Elton riprende l'idea del concept album Captain Fantastic e confeziona un disco come non ne faceva da anni. Un disco di ballate pianistiche, bello e godibile, che mischia grandi canzoni ad un suono decisamente asciutto. Piano in evidenza, come ai bei tempi, ed una manciata di canzoni di spessore. Bentornato.

ELTON JOHN - THE CAPTAIN AND THE KID - 3,5 STELLE (n.b. Dylan ne prende solo 3 con il suo pur splendido Modern Times)
Elton John ha deciso di tornare a fare la persona seria, definitivamente. Se Songs from the West Coast, 2001, era una solida avvisaglia in questo senso, Peachtree Road , 2004, pur essendo inferiore al suo predecessore, aveva confermato la nuova via dell'occhialuto inglese. da superstar, cioè una volta raggiunta la fama, Elton non si è peritato di curare molto la qualità dei suoi dischi e, più o meno, dalla metà dei 70 al 2001, ha registrato una quantità di dischi inutili, che però lo hanno reso stra famoso. Songs from the West coast, seguendo la regola che la musica di qualità non rende, ha venduto poco. Peachtree Road un po' di più (era anche meno bello). [nota mia: prima che la pignoleria di AGrasso faccia notare la cosa :D qui il dato credo non sia veritiero, West Coast ha venduto un poco di più]
The Captain and the Kid che è meglio di entrambi, che risultato commerciale avrà? Non ci interessa e nemmeno a lui. Elton torna a fare canzoni vere, non siamo ai livelli di Honky Chateau o Tumbleweed Connection, ma poco ci manca. Il piano è in gran spolvero, la voce c'è sempre, le canzoni sono di qualità. Elton John e il suo alter ego Bernie Taupin hanno ricominciato a produrre assieme, ed il risultato si... sente. Forse non ci sono canzoni memorabili, ma brani come Postcards from Richard Nixon, Just Like Noah's Ark, Tinderbox, la curiosa And the House Fell down, le belle I Must Have Lost in on the Wind, Old '67, Blues Never fade Away, The Bridge, stanno a dimostrare che Elton è di nuovo tra noi. Il suono è poco arrangiato, in alcuni casi addirittura scarno, le melodie centrate, l'esecuzione da manuale.
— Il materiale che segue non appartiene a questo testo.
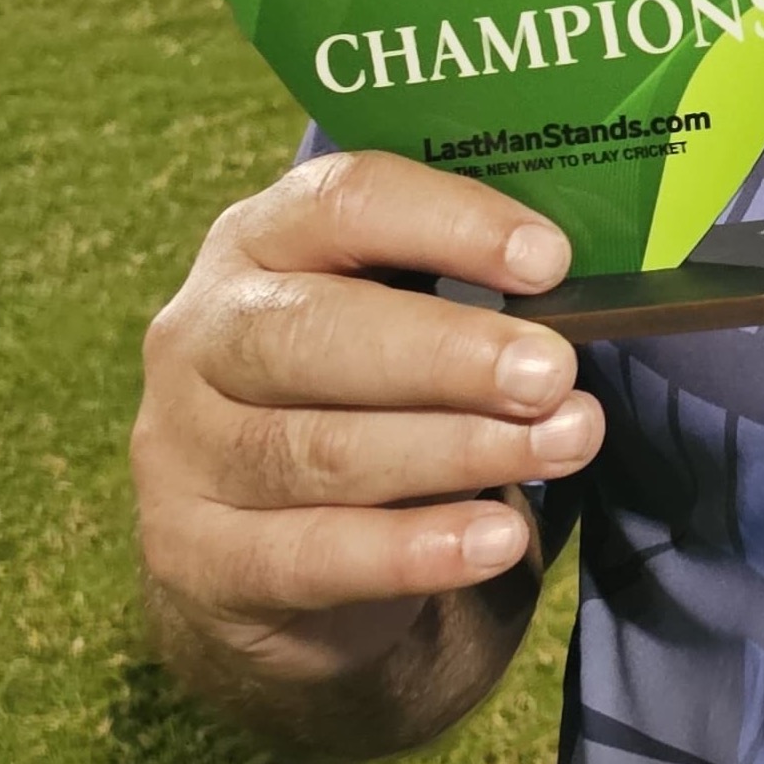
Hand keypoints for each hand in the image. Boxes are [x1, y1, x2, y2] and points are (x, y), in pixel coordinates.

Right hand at [133, 150, 604, 690]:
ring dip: (458, 450)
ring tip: (565, 445)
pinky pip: (310, 557)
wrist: (262, 544)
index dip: (451, 224)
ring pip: (320, 451)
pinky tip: (497, 540)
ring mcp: (185, 451)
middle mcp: (203, 333)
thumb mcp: (392, 308)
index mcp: (261, 238)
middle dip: (450, 354)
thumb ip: (463, 283)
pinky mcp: (198, 560)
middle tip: (555, 372)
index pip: (345, 203)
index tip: (550, 261)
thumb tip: (579, 283)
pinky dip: (414, 550)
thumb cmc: (358, 383)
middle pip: (317, 334)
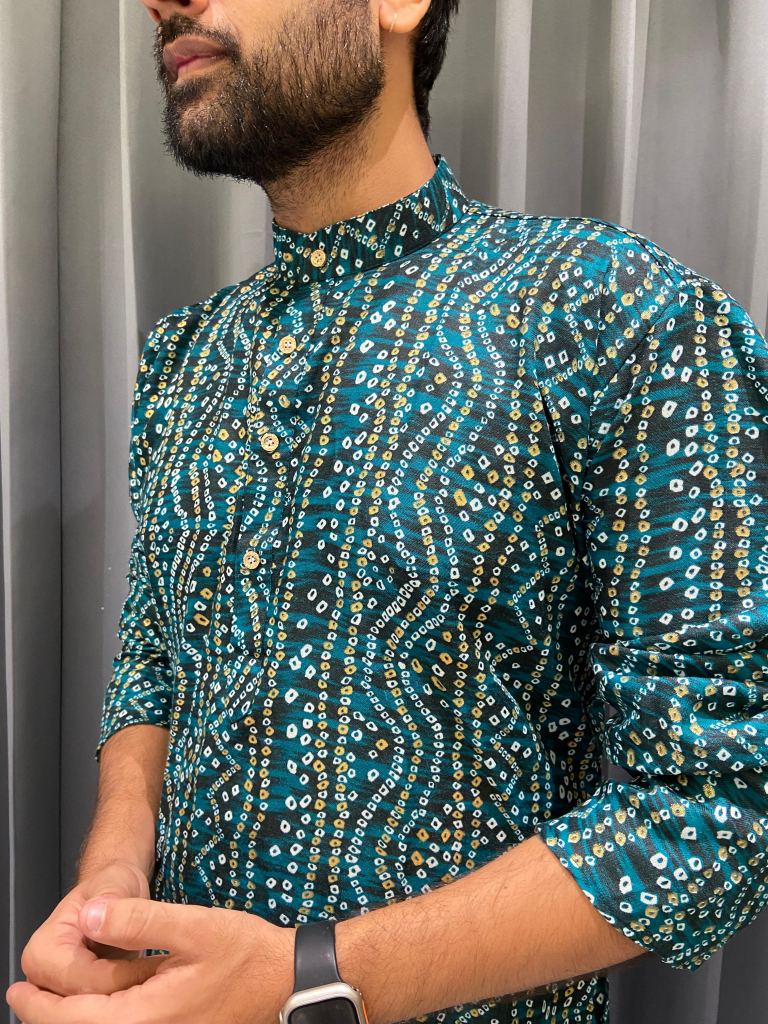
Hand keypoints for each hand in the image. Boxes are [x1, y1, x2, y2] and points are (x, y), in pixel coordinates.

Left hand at [6, 894, 295, 1023]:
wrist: (288, 982)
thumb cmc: (247, 954)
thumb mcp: (193, 926)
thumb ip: (139, 920)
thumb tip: (88, 913)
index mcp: (148, 1018)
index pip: (74, 1021)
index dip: (39, 1007)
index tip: (17, 988)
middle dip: (49, 1016)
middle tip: (25, 995)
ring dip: (74, 1018)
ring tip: (54, 998)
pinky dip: (101, 1019)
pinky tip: (100, 1002)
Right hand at [10, 860, 162, 999]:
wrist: (112, 893)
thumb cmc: (111, 887)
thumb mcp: (116, 881)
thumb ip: (110, 898)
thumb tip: (95, 915)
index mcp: (43, 951)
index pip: (85, 980)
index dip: (123, 976)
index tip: (155, 966)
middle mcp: (42, 978)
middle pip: (89, 1001)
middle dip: (125, 990)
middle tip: (158, 972)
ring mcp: (56, 993)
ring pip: (96, 1012)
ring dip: (126, 997)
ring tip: (154, 976)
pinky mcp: (74, 1000)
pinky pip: (101, 1012)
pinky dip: (124, 1001)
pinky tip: (144, 986)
Postcards from Richard Nixon si apre con un assolo di piano creaivo e molto gradevole: un inizio che dà subito la misura di quello che sarà il disco. Just Noah's Ark contiene persino elementi blues, mentre Wouldn't Have You Any Other Way è una composizione costruita in modo classico, pianistica e decisamente melodica. And The House Fell down mischia arte e mestiere, melodia classica e sonorità tipiche dei musical di Broadway, mentre Blues Never Fade Away è una costruzione pianistica di grande spessore dotata di forte apertura melodica. La lenta The Bridge ci riporta ai primi anni 70, quando il pianoforte era lo strumento guida (e anche qui domina la canzone come da tempo non succedeva). I Must Have Lost It on the Wind è forse la gemma del lavoro: mischia rock e radici roots, ha una base melodica intensa, si beve dalla prima all'ultima nota e conferma questo ideale ponte col passato. Anche il finale The Captain and the Kid rende onore al musicista, più volte vituperato, che ha ritrovato finalmente la strada di casa.
Un disco caldo e decisamente godibile che ci riconsegna il migliore Elton John, sentire per credere.